2. Calculate the number of electrons removed: $n = \frac{q}{e}$.

Try solving on your own before revealing the answer!

Q29. Electric Field From Two Symmetric Charges

Background

Topic: Superposition Principle

This question tests your ability to calculate the net electric field at the midpoint between two identical charges.

Key Terms and Formulas

• Electric field from a point charge: $E = k_e \frac{q}{r^2}$

• Net field: $E_{\text{net}} = 2E$ (since both fields point in the same direction at the midpoint)

Step-by-Step Guidance

1. Calculate the field at the midpoint due to one charge ($r = 0.20\,\text{m}$ from each charge).

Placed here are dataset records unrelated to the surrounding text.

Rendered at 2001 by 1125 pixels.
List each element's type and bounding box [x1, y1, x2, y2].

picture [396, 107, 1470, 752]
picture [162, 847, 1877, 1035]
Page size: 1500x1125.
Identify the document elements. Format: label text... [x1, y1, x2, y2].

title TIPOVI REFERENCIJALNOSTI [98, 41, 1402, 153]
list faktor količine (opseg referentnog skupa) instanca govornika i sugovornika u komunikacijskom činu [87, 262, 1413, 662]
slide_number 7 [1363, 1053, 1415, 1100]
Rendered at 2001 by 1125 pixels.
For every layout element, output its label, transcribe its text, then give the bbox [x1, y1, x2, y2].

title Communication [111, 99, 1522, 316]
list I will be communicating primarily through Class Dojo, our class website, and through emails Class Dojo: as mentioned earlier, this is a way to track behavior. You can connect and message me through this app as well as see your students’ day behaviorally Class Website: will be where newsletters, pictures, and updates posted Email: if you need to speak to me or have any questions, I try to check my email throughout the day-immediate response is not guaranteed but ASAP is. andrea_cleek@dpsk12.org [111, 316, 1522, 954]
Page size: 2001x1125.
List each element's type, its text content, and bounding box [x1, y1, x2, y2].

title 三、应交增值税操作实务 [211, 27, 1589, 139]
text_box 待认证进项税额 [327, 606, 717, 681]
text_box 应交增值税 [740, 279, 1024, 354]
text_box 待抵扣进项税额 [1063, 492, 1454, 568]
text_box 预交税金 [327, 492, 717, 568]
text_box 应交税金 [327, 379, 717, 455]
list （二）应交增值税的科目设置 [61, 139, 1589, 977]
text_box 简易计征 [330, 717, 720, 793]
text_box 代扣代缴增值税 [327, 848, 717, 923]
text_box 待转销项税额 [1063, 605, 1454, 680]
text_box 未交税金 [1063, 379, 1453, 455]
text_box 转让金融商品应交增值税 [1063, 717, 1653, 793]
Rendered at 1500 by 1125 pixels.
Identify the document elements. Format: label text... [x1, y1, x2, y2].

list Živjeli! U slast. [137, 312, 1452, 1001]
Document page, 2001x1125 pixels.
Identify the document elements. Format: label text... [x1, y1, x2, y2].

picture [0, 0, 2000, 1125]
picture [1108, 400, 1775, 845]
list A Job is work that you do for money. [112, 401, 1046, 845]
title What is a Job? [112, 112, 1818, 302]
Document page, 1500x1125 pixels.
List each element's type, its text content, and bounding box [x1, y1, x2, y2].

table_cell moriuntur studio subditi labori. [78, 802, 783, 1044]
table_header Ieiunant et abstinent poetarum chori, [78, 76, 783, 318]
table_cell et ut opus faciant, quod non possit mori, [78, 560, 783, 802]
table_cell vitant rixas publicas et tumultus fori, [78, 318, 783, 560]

2. Double the field to get the net field, since both charges are identical and fields add.

Try solving on your own before revealing the answer!

Q30. Ohm’s Law — Solving for Current

Background

Topic: Ohm’s Law

This question tests your ability to use Ohm’s law to find the current through a resistor given voltage and resistance.

Key Terms and Formulas

• Ohm’s law: $I = \frac{V}{R}$

Step-by-Step Guidance

1. Identify the voltage ($V = 12\,\text{V}$) and resistance ($R = 4.0\,\Omega$).

2. Plug values into $I = \frac{V}{R}$ to find the current.

Try solving on your own before revealing the answer!

Q31. Ohm’s Law — Solving for Resistance

Background

Topic: Ohm’s Law

This question tests your ability to use Ohm’s law to find resistance given current and voltage.

Key Terms and Formulas

• Ohm’s law: $R = \frac{V}{I}$

Step-by-Step Guidance

1. Identify the voltage ($V = 9.0\,\text{V}$) and current ($I = 0.50\,\text{A}$).

2. Plug values into $R = \frac{V}{I}$ to find the resistance.

Try solving on your own before revealing the answer!

Q32. Voltage Drop Across a Resistor

Background

Topic: Ohm’s Law

This question tests your ability to calculate the voltage drop across a resistor given current and resistance.

Key Terms and Formulas

• Ohm’s law: $V = IR$

Step-by-Step Guidance

1. Identify the current ($I = 2.0\,\text{A}$) and resistance ($R = 3.0\,\Omega$).

2. Plug values into $V = IR$ to find the voltage drop.

Try solving on your own before revealing the answer!

Q33. Power in a Resistor

Background

Topic: Electric Power

This question tests your ability to calculate the power dissipated in a resistor given current and resistance.

Key Terms and Formulas

• Power: $P = I^2 R$

• Alternatively, $P = VI$

Step-by-Step Guidance

1. Identify the current ($I = 0.75\,\text{A}$) and resistance ($R = 20\,\Omega$).

2. Plug values into $P = I^2 R$ to find the power dissipated.

Try solving on your own before revealing the answer!

Q34. Resistivity and Wire Resistance

Background

Topic: Resistivity

This question tests your ability to calculate the resistance of a wire using its resistivity, length, and cross-sectional area.

Key Terms and Formulas

• Resistance: $R = \rho \frac{L}{A}$

• $\rho$ = resistivity, $L$ = length, $A$ = area

Step-by-Step Guidance

1. Identify the resistivity ($\rho = 1.68 \times 10^{-8}\,\Omega\cdot\text{m}$), length ($L = 5.0\,\text{m}$), and area ($A = 2.0 \times 10^{-6}\,\text{m}^2$).

2. Plug values into $R = \rho \frac{L}{A}$ to find the resistance.

Try solving on your own before revealing the answer!